Brown left Artisan when Engle, part of Technical Olympic Homes USA, ran out of infill projects, “and there was no room left for my department.” Artisan specialized in innovative condominiums, and its crowning achievement may be Lofts on Central, an award-winning mixed-used design concept Brown developed in 2001 for downtown Phoenix that proved wildly successful and spawned five separate buildings. But in a telling finale to the product, Engle sold the land for what would have been the latest iteration of that design—the six-story, 80-residence Artisan Haus—to a company from Argentina, which is going with its own design, says Brown.

At 47, Brown says he's financially secure, but not to where he could retire, even if he wanted to. “I'm already getting bored, and I can't let this stretch on for another year,” Brown told BUILDER in July, when he started putting his name out into the employment arena. Brown calculates his odds of getting back into home building at 3 to 1. But he was reluctant to light out on his own because “that might be suicide right now” with the housing market as soft as it is. In this economy, he wonders if there's a builder or developer out there willing to ante up for someone with his talent and experience, which dates back to 1979. That's when he first got into the housing industry as a real estate agent. Over the next 29 years, he worked for several builders and developers, with a three-year stint as partner with The Meyers Group (now Hanley Wood Market Intelligence) thrown in.

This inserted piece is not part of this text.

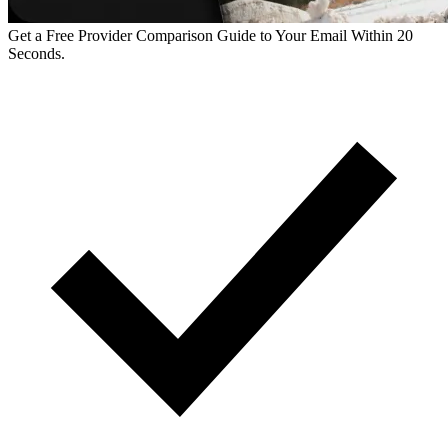
Get a Free Provider Comparison Guide to Your Email Within 20
Seconds.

During his latest hiatus, Brown says he can't help but remember advice he got from his boss at Pacific Scenic Homes: Get out before you have to. The waiting game has allowed Brown to mull professional and lifestyle alternatives, such as opening a restaurant in Australia or New Zealand. He's already designed a 10,000-square-foot pad for it and would consider investing in such a venture. Brown also recently received dual citizenship from Ireland, his wife's native country, and he's not averse to packing up the family—which includes three young children—and starting over abroad. “My wife would like to teach yoga, and I could sell ice to Eskimos, so perhaps we'll do something together, like opening a restaurant/deli with a yoga studio,” he says playfully.

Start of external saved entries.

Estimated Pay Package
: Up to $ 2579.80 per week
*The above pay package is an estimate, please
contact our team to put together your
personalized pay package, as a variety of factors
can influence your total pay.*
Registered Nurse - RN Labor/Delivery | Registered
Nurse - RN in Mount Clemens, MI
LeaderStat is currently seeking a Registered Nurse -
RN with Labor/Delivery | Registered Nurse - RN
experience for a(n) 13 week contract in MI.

If he were to get back into the business in the U.S., Brown says he'd be receptive to joining a company “that wants to make a radical change” to its business model. He believes the downturn has afflicted too many builders with what he calls “Mikey syndrome,” recalling the famous Life cereal TV commercials that featured two brothers who refused to try a new cereal until their youngest sibling, Mikey, did. Brown also relishes his reputation for being something of a maverick and thinks it might be “fun” going back to home building for a company that's struggling to turn things around when business conditions are less than ideal.